Coronavirus (COVID-19) Most Read News Desk

Mon 10 August 2020:

Vilified, threatened with violence and in some cases burned out, dozens of state and local public health officials around the country have resigned or have been fired amid the coronavirus outbreak.

California’s public health director, Dr Sonia Angell, quit without explanation on Sunday following a technical glitch that caused a delay in reporting virus test results – information that was used to make decisions about reopening businesses and schools. Last week, New York City’s health commissioner was replaced after months of tension with the Police Department and City Hall.

A review by the Kaiser Health News service and The Associated Press found at least 48 state and local health leaders have resigned, retired or been fired since April across 23 states. The list has grown by more than 20 people since June.
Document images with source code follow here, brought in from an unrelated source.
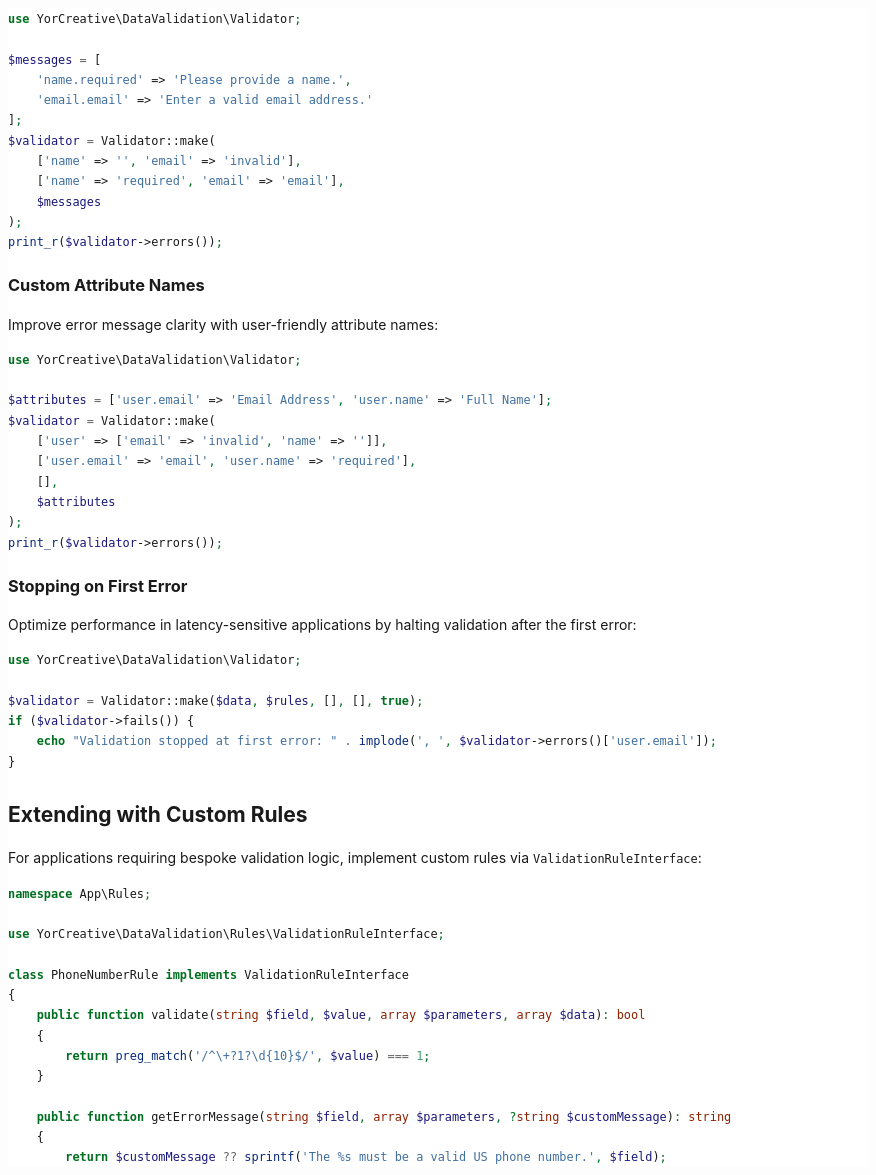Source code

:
 ```php
use YorCreative\DataValidation\Validator;

$messages = [
    'name.required' => 'Please provide a name.',
    'email.email' => 'Enter a valid email address.'
];
$validator = Validator::make(
    ['name' => '', 'email' => 'invalid'],
    ['name' => 'required', 'email' => 'email'],
    $messages
);
print_r($validator->errors());
```

### Custom Attribute Names

Improve error message clarity with user-friendly attribute names:

```php
use YorCreative\DataValidation\Validator;

$attributes = ['user.email' => 'Email Address', 'user.name' => 'Full Name'];
$validator = Validator::make(
    ['user' => ['email' => 'invalid', 'name' => '']],
    ['user.email' => 'email', 'user.name' => 'required'],
    [],
    $attributes
);
print_r($validator->errors());
```

### Stopping on First Error

Optimize performance in latency-sensitive applications by halting validation after the first error:

```php
use YorCreative\DataValidation\Validator;

$validator = Validator::make($data, $rules, [], [], true);
if ($validator->fails()) {
    echo "Validation stopped at first error: " . implode(', ', $validator->errors()['user.email']);
}
```

## Extending with Custom Rules

For applications requiring bespoke validation logic, implement custom rules via `ValidationRuleInterface`:

```php
namespace App\Rules;

use YorCreative\DataValidation\Rules\ValidationRuleInterface;

class PhoneNumberRule implements ValidationRuleInterface
{
    public function validate(string $field, $value, array $parameters, array $data): bool
    {
        return preg_match('/^\+?1?\d{10}$/', $value) === 1;
    }

    public function getErrorMessage(string $field, array $parameters, ?string $customMessage): string
    {
        return $customMessage ?? sprintf('The %s must be a valid US phone number.', $field);
```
US schools mull outdoor classes amid virus, ventilation worries

As they plan or contemplate reopening this autumn, schools around the US are dealing with aging air conditioning, heating and circulation systems that do not work well or at all because maintenance and replacement were deferred due to tight budgets. Concerns about school infrastructure are adding momentum to plans in some districts, even in colder climates, to take classes outdoors for the sake of student and teacher health.

Nationwide, an estimated 41 percent of school districts need to update or replace their heating, ventilation and cooling systems in at least half their schools, according to a federal report issued in June.

Some officials say one solution to air circulation problems may be teaching classes outdoors, which was done during tuberculosis and influenza outbreaks in the early 1900s, even in cold weather. The coronavirus spreads less efficiently outdoors and students could more easily sit 2 meters (6 feet) apart.

Possible virus deal, but no talks set with Congress

US Treasury Secretary Steven Mnuchin said the Trump administration and Congress could reach a coronavirus aid deal as soon as this week, but Democrats said the two sides have not spoken since talks collapsed last Friday.

With negotiations at a standstill and President Donald Trump taking action at the weekend to try to sidestep Congress, it was unclear whether Democrats and Republicans would be able to bridge their differences to provide relief to workers, businesses and local governments that have been devastated by the pandemic.

Trump on Saturday signed executive orders and memorandums on expired unemployment benefits, suspend evictions, student loan payments and payroll taxes. But it was not immediately clear whether they would provide relief.